While the character of Buzz Lightyear certainly holds his own weight in terms of nostalgia, the Pixar animated epic just doesn't seem to have been the right choice for Father's Day weekend.

Where is Lightyear (& Pixar's) identity?

Taking a look at Pixar's recent slate of films, "Lightyear" notably stands out as the sole IP-centric project since 2019's "Toy Story 4." Pixar's last proper theatrical release was "Onward," which underperformed due to the impact of the COVID-19 pandemic in 2020. During the pandemic, Disney sent "Soul," "Luca," and "Turning Red” straight to Disney+, much to the chagrin of Pixar employees (via Insider). Each of those three original films received near-unanimous acclaim — they all boast a Rotten Tomatoes score of over 90% — and have become pop culture phenomenons in their own right. It speaks volumes that Disney sent some of Pixar's most interesting films in recent memory ostensibly direct-to-video, diluting the brand which is (mostly) synonymous with quality. If modern audiences associate Pixar with Disney+, they'll be hard pressed to spend the time heading to the theaters when they know "Lightyear" will be on the service sooner rather than later.
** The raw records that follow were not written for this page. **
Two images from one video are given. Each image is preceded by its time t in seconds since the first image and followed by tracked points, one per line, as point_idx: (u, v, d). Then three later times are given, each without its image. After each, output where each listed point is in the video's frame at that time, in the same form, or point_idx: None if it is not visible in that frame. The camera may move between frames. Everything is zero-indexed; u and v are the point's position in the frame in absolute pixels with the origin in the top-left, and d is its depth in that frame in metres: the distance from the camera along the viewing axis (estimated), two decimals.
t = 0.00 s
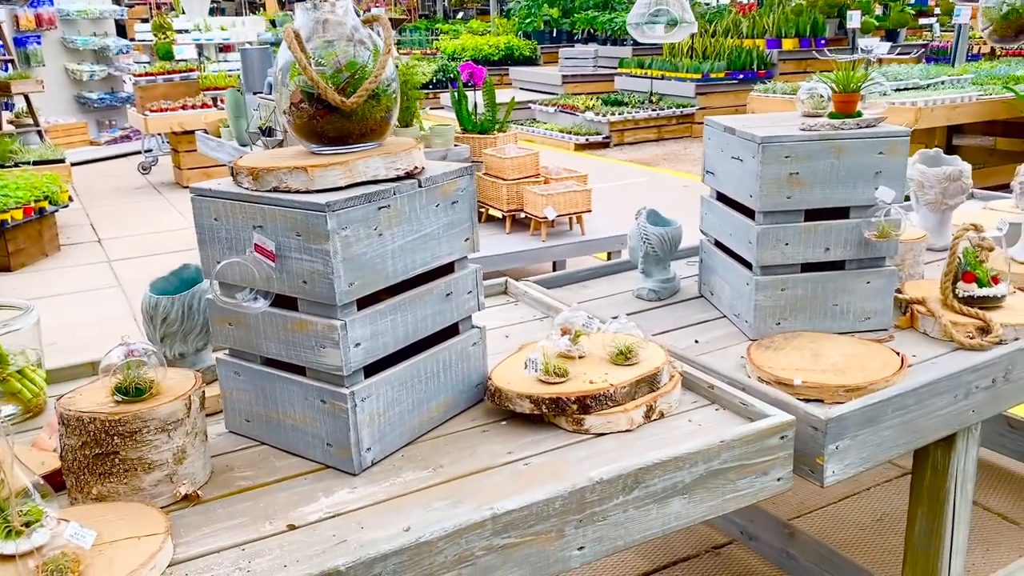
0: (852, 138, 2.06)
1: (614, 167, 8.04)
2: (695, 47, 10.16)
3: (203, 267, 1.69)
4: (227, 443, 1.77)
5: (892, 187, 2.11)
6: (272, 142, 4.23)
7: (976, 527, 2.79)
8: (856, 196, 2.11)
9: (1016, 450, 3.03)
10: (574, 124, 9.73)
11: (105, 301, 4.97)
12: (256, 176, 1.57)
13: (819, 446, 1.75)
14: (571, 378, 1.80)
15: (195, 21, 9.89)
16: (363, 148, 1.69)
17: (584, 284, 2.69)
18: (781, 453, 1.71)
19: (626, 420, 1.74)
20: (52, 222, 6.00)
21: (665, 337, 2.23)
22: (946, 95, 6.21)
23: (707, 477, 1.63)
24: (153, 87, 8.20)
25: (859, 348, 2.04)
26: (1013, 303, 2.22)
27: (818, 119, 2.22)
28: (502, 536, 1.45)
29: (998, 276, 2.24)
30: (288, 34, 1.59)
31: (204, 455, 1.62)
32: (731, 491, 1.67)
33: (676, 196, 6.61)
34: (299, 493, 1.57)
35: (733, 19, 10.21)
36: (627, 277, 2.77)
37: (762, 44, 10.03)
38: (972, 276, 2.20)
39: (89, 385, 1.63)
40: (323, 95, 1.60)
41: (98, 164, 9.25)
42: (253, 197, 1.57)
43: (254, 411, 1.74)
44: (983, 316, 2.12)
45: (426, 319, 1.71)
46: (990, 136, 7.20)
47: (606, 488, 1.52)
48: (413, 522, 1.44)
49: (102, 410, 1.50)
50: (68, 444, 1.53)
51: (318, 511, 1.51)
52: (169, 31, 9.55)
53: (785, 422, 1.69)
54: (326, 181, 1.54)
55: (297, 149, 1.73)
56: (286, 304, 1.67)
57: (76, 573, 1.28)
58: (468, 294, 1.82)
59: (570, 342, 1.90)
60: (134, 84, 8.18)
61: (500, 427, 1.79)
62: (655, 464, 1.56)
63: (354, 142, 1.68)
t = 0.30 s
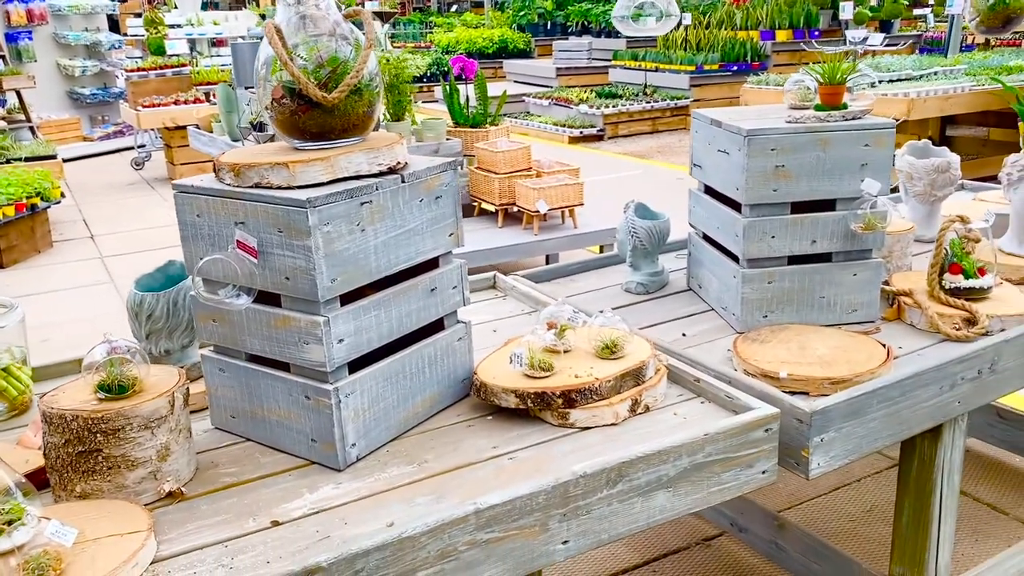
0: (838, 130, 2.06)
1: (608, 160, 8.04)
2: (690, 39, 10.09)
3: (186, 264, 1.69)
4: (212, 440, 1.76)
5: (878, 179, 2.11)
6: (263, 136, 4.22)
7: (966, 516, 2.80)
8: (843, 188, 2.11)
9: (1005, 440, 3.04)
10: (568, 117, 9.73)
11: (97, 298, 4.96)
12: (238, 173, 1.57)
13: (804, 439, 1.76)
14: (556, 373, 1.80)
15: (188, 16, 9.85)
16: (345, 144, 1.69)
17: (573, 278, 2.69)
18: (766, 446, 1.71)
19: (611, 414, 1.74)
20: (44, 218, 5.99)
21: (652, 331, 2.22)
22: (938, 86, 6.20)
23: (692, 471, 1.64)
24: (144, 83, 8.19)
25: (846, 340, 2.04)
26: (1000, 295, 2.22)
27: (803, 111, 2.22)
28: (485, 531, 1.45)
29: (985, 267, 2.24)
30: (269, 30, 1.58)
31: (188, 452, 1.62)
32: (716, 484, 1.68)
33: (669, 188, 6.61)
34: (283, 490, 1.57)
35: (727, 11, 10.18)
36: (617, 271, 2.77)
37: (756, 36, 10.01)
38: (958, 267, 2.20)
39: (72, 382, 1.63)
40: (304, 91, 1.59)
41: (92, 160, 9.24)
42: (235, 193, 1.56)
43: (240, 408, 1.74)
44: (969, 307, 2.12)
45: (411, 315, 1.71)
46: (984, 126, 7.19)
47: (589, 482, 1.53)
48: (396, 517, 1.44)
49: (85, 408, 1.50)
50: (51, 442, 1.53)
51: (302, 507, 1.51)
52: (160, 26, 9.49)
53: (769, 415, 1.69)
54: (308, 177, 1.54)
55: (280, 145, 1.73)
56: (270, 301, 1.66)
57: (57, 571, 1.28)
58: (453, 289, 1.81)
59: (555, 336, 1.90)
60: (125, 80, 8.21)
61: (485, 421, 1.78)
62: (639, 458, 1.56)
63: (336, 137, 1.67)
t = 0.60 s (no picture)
0: (824, 124, 2.06)
1: (601, 155, 8.04)
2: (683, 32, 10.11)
3: (169, 261, 1.68)
4: (196, 437, 1.76)
5: (864, 173, 2.10)
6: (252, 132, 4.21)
7: (954, 509, 2.81)
8: (828, 182, 2.11)
9: (994, 432, 3.05)
10: (561, 112, 9.73)
11: (88, 294, 4.95)
12: (219, 169, 1.56)
13: (789, 433, 1.76)
14: (541, 369, 1.80)
15: (180, 11, 9.82)
16: (328, 140, 1.68)
17: (562, 273, 2.68)
18: (750, 440, 1.72)
19: (596, 409, 1.74)
20: (35, 215, 5.98)
21: (639, 326, 2.22)
22: (930, 79, 6.20)
23: (675, 465, 1.64)
24: (136, 79, 8.19)
25: (832, 334, 2.04)
26: (985, 288, 2.22)
27: (789, 105, 2.22)
28: (468, 527, 1.45)
29: (971, 261, 2.24)
30: (249, 25, 1.58)
31: (172, 449, 1.61)
32: (699, 478, 1.68)
33: (662, 183, 6.61)
34: (266, 487, 1.57)
35: (720, 4, 10.16)
36: (605, 265, 2.76)
37: (749, 29, 10.00)
38: (943, 261, 2.21)
39: (54, 381, 1.63)
40: (285, 87, 1.59)
41: (85, 157, 9.21)
42: (216, 190, 1.56)
43: (224, 405, 1.73)
44: (954, 301, 2.12)
45: (395, 311, 1.70)
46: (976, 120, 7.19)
47: (572, 478, 1.53)
48: (379, 513, 1.44)
49: (66, 406, 1.50)
50: (33, 441, 1.52)
51: (285, 504, 1.51)
52: (152, 21, 9.47)
53: (752, 409, 1.70)
54: (289, 174, 1.53)
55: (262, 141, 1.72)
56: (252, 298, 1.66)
57: (37, 570, 1.28)
58: (438, 285, 1.80)
59: (541, 332, 1.90)
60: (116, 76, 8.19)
61: (470, 417, 1.78)
62: (622, 453, 1.57)
63: (318, 133, 1.66)
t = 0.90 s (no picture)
0: (806, 122, 2.06)
1: (592, 152, 8.05)
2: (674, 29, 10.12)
3: (150, 259, 1.68)
4: (179, 436, 1.76)
5: (846, 171, 2.11)
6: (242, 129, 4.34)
7: (938, 504, 2.83)
8: (811, 179, 2.12)
9: (978, 427, 3.07)
10: (553, 109, 9.74)
11: (76, 293, 4.94)
12: (199, 168, 1.56)
13: (769, 429, 1.77)
14: (524, 366, 1.80)
15: (170, 9, 9.78)
16: (308, 138, 1.68)
17: (548, 271, 2.69)
18: (731, 437, 1.72)
19: (578, 407, 1.74)
20: (24, 213, 5.96)
21: (624, 323, 2.23)
22: (919, 77, 6.21)
23: (656, 462, 1.64)
24: (126, 77, 8.15)
25: (815, 331, 2.05)
26: (967, 285, 2.24)
27: (773, 103, 2.23)
28: (448, 525, 1.45)
29: (953, 258, 2.26)
30: (228, 23, 1.57)
31: (153, 448, 1.61)
32: (680, 475, 1.69)
33: (652, 180, 6.62)
34: (247, 486, 1.57)
35: (711, 2, 10.16)
36: (591, 263, 2.77)
37: (740, 27, 10.01)
38: (926, 258, 2.23)
39: (34, 380, 1.63)
40: (265, 85, 1.59)
41: (73, 155, 9.18)
42: (196, 189, 1.56)
43: (206, 403, 1.74)
44: (936, 297, 2.14)
45: (376, 309, 1.70)
46: (965, 117, 7.22)
47: (553, 475, 1.53)
48: (360, 511, 1.44)
49: (46, 405, 1.50)
50: (13, 439, 1.52)
51: (266, 502, 1.51)
52: (142, 19, 9.42)
53: (733, 406, 1.71)
54: (269, 172, 1.53)
55: (244, 140, 1.71)
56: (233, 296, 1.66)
57: (15, 569, 1.27)
58: (421, 283, 1.80)
59: (524, 330, 1.91)
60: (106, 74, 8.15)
61: (454, 415, 1.78)
62: (602, 450, 1.57)
63: (299, 131, 1.66)
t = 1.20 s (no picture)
0: (790, 127, 2.07)
1: (583, 153, 8.06)
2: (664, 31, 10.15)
3: (132, 264, 1.67)
4: (161, 442, 1.75)
5: (830, 176, 2.12)
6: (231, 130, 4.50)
7: (924, 507, 2.84)
8: (795, 184, 2.12)
9: (963, 430, 3.08)
10: (544, 111, 9.75)
11: (63, 295, 4.91)
12: (180, 173, 1.56)
13: (753, 434, 1.77)
14: (508, 371, 1.80)
15: (159, 10, 9.74)
16: (291, 143, 1.67)
17: (534, 275, 2.69)
18: (713, 442, 1.73)
19: (562, 412, 1.74)
20: (11, 214, 5.92)
21: (609, 327, 2.23)
22: (907, 79, 6.23)
23: (639, 468, 1.65)
24: (115, 77, 8.11)
25: (798, 336, 2.06)
26: (951, 289, 2.25)
27: (757, 108, 2.23)
28: (429, 532, 1.45)
29: (937, 263, 2.27)
30: (210, 29, 1.57)
31: (135, 454, 1.61)
32: (663, 480, 1.69)
33: (642, 182, 6.63)
34: (229, 492, 1.56)
35: (701, 4, 10.18)
36: (578, 267, 2.77)
37: (730, 29, 10.04)
38: (910, 263, 2.24)
39: (13, 387, 1.62)
40: (247, 90, 1.58)
41: (62, 155, 9.14)
42: (178, 194, 1.55)
43: (188, 409, 1.73)
44: (920, 302, 2.14)
45: (360, 315, 1.70)
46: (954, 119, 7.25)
47: (536, 481, 1.53)
48: (341, 519, 1.44)
49: (25, 412, 1.49)
50: None
51: (248, 509, 1.51)
52: (131, 19, 9.39)
53: (716, 411, 1.71)
54: (250, 178, 1.53)
55: (226, 145, 1.71)
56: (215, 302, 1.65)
57: None
58: (404, 288, 1.80)
59: (508, 335, 1.90)
60: (95, 74, 8.11)
61: (437, 420, 1.78)
62: (585, 456, 1.57)
63: (281, 137, 1.66)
To that end, amidst the confusion, viewers seem more interested in Pixar's original stories. Films like "Turning Red" have sparked cultural conversations, echoing the impact of the studio's earlier projects like "Inside Out" and "Ratatouille." On the other hand, the conversations around "Lightyear" have largely focused on, as David Sims wrote in his review for The Atlantic, the fact that, "Hollywood is so lost in the rabbit holes of its own intellectual property that it's cooking up origin stories for fictional toys." 

Despite focusing on a beloved character and featuring an A-list voice cast, "Lightyear" failed to launch the moment Pixar and Disney assumed audiences would show up just because it was a "Toy Story" spin-off.